▶ [WHAT IS NEEDED]:
Can you copy the taxonomy lines of each item below word for word, leaving out the pictures?

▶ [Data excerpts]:
______________________________

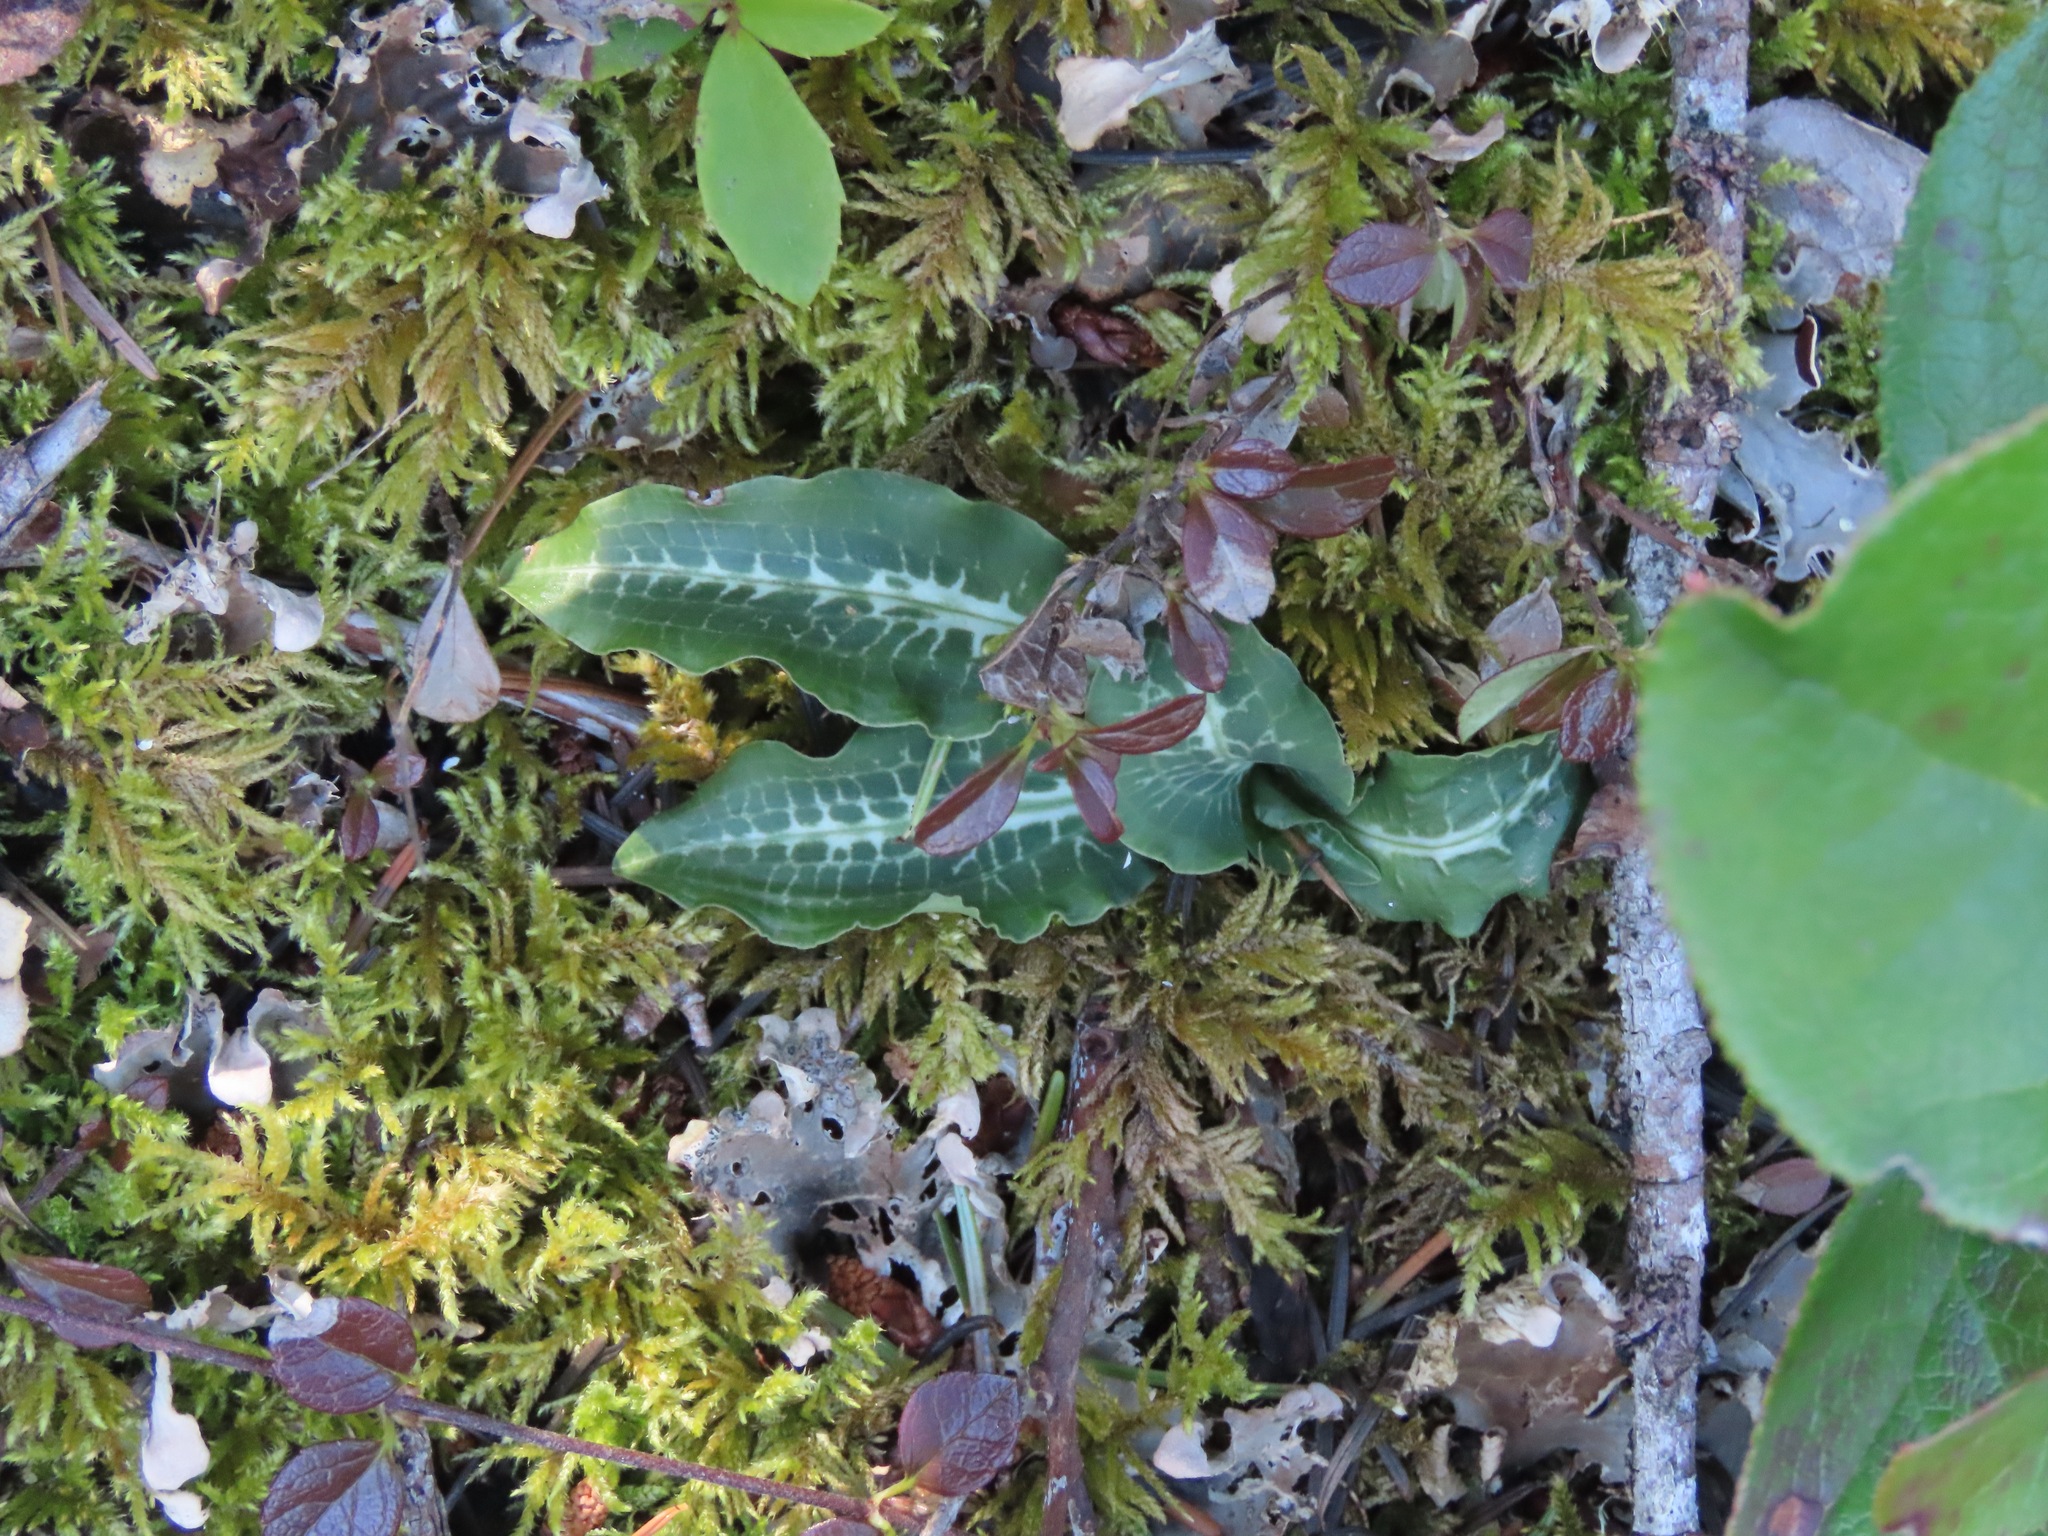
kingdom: Plantae
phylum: Tracheophyta
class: Liliopsida
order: Asparagales
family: Orchidaceae
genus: Goodyera
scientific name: Goodyera oblongifolia
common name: Giant rattlesnake-plantain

______________________________

▶ [RESULT FOR THIS EXERCISE]:
kingdom: Plantae
phylum: Tracheophyta
class: Liliopsida
order: Asparagales
family: Orchidaceae
genus: Goodyera
scientific name: Goodyera oblongifolia
common name: Giant rattlesnake-plantain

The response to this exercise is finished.